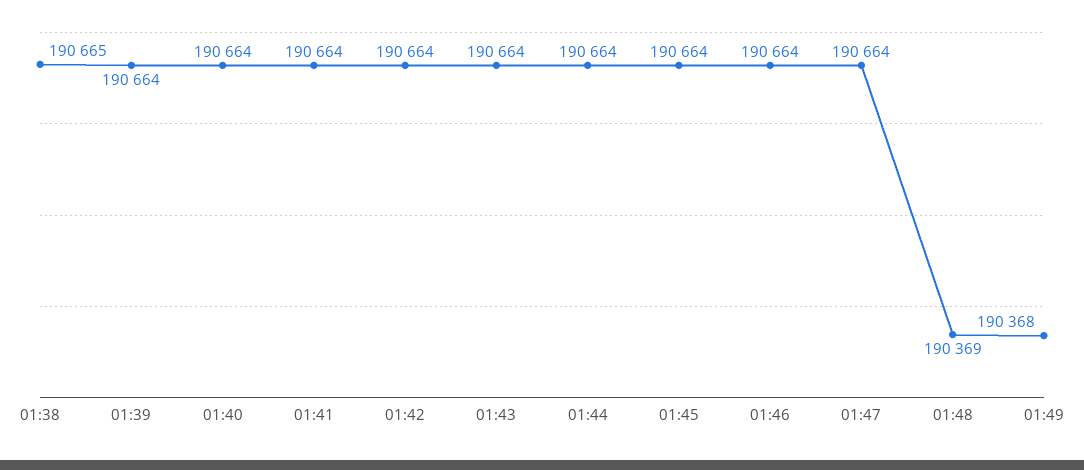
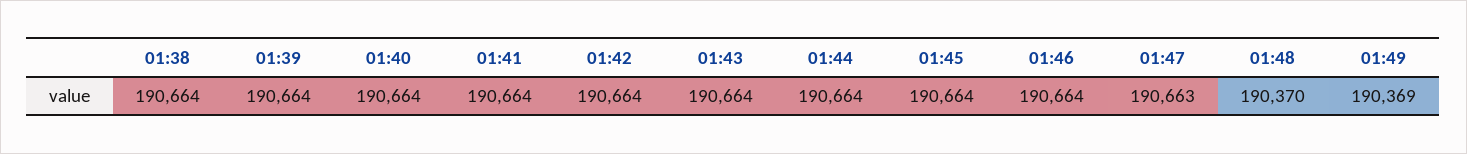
  {
-   "01:38": 190665,
+   "01:38": 190664,
    "01:39": 190664,
    "01:40": 190664,
    "01:41": 190664,
    "01:42": 190664,
    "01:43": 190664,
    "01:44": 190664,
    "01:45": 190664,
    "01:46": 190664,
-   "01:47": 190664,
+   "01:47": 190663,
-   "01:48": 190369,
+   "01:48": 190370,
-   "01:49": 190368
+   "01:49": 190369
  }

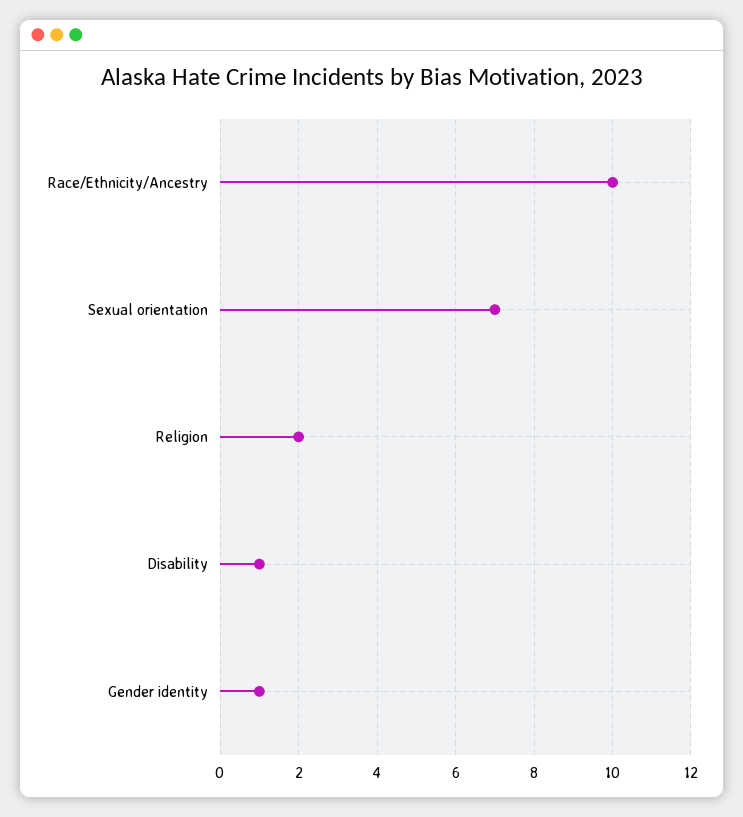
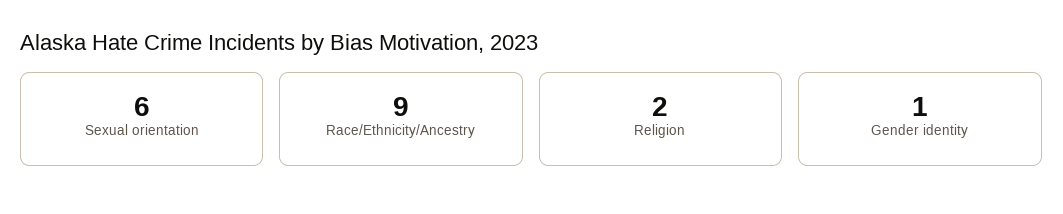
  {
-   "Race/Ethnicity/Ancestry": 10,
+   "Race/Ethnicity/Ancestry": 9,
-   "Sexual orientation": 7,
+   "Sexual orientation": 6,
    "Religion": 2,
-   "Disability": 1,
    "Gender identity": 1
  }

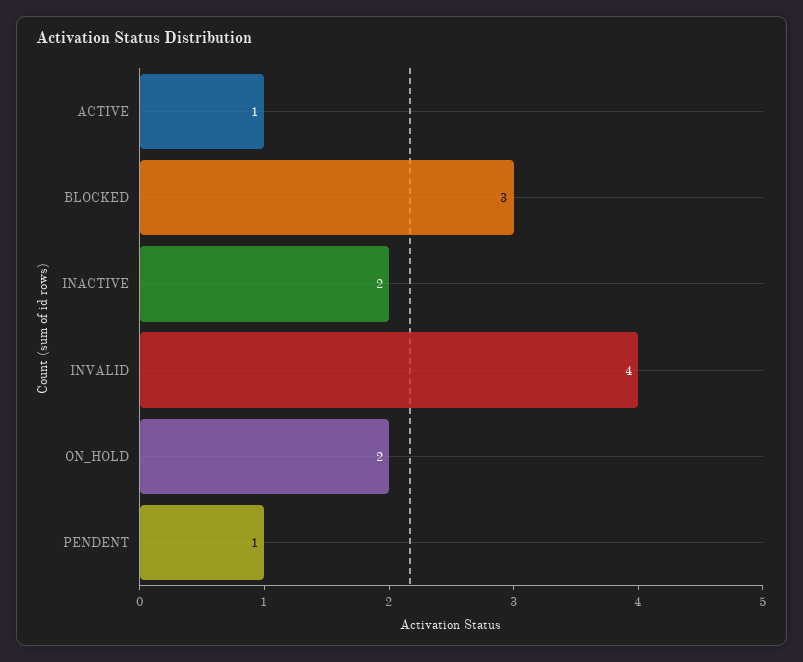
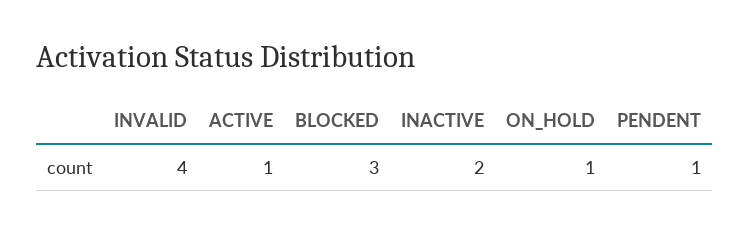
  {
    "ACTIVE": 1,
    "BLOCKED": 3,
    "INACTIVE": 2,
    "INVALID": 4,
-   "ON_HOLD": 2,
+   "ON_HOLD": 1,
    "PENDENT": 1
  }

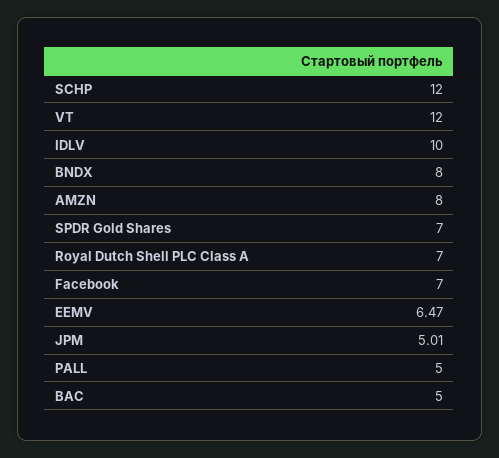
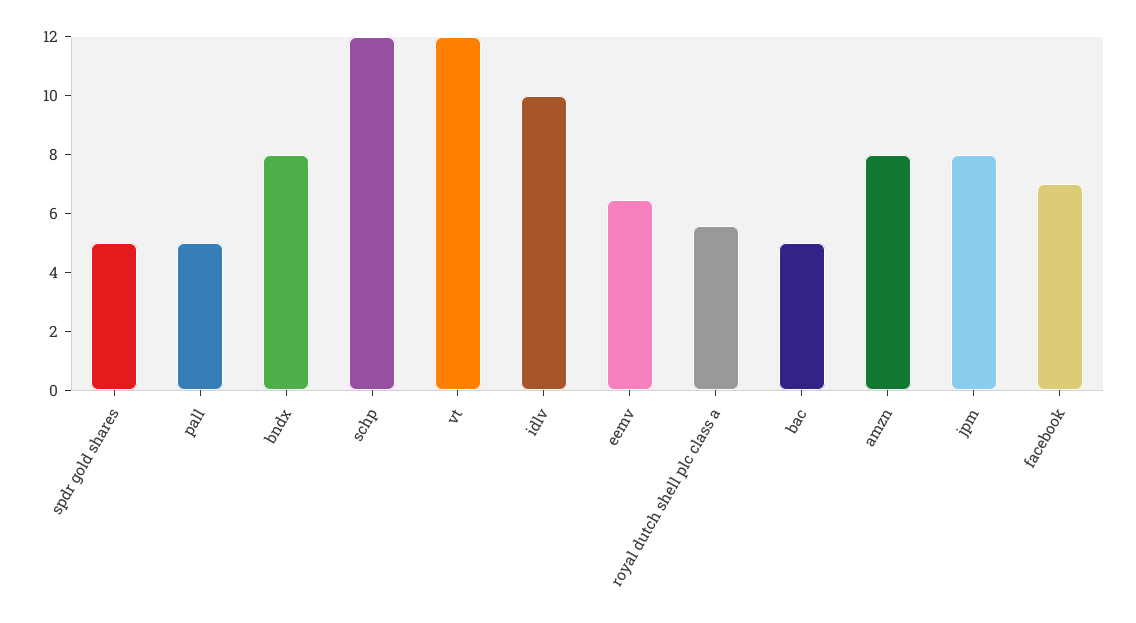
  {
    "SCHP": 12,
    "VT": 12,
    "IDLV": 10,
    "BNDX": 8,
    "AMZN": 8,
-   "SPDR Gold Shares": 7,
+   "SPDR Gold Shares": 5,
-   "Royal Dutch Shell PLC Class A": 7,
+   "Royal Dutch Shell PLC Class A": 5.5,
    "Facebook": 7,
    "EEMV": 6.47,
-   "JPM": 5.01,
+   "JPM": 8,
    "PALL": 5,
    "BAC": 5
  }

###

• **Exercise directions**: Reproduce the complete set of records verbatim and omit the pictures.

• **Answer to this problem**:
  {
-   "01:38": 190665,
+   "01:38": 190664,
    "01:39": 190664,
    "01:40": 190664,
    "01:41": 190664,
    "01:42": 190664,
    "01:43": 190664,
    "01:44": 190664,
    "01:45": 190664,
    "01:46": 190664,
-   "01:47": 190664,
+   "01:47": 190663,
-   "01:48": 190369,
+   "01:48": 190370,
-   "01:49": 190368
+   "01:49": 190369
  }

  {
-   "Race/Ethnicity/Ancestry": 10,
+   "Race/Ethnicity/Ancestry": 9,
-   "Sexual orientation": 7,
+   "Sexual orientation": 6,
    "Religion": 2,
-   "Disability": 1,
    "Gender identity": 1
  }

  {
    "ACTIVE": 1,
    "BLOCKED": 3,
    "INACTIVE": 2,
    "INVALID": 4,
-   "ON_HOLD": 2,
+   "ON_HOLD": 1,
    "PENDENT": 1
  }

  {
    "SCHP": 12,
    "VT": 12,
    "IDLV": 10,
    "BNDX": 8,
    "AMZN": 8,
-   "SPDR Gold Shares": 7,
+   "SPDR Gold Shares": 5,
-   "Royal Dutch Shell PLC Class A": 7,
+   "Royal Dutch Shell PLC Class A": 5.5,
    "Facebook": 7,
    "EEMV": 6.47,
-   "JPM": 5.01,
+   "JPM": 8,
    "PALL": 5,
    "BAC": 5
  }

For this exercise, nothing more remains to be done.